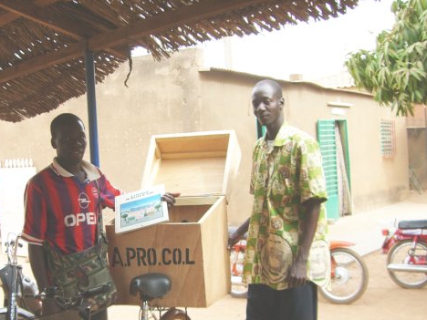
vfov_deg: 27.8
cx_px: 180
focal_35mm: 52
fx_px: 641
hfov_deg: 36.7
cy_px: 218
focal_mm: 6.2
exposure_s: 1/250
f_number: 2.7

####################

### WORK TO COMPLETE
Print the listing again exactly as it appears, except for the pictures, which stay out.

### RESPONSE BOX
vfov_deg: 27.8
cx_px: 180
focal_35mm: 52
fx_px: 641
hfov_deg: 36.7
cy_px: 218
focal_mm: 6.2
exposure_s: 1/250
f_number: 2.7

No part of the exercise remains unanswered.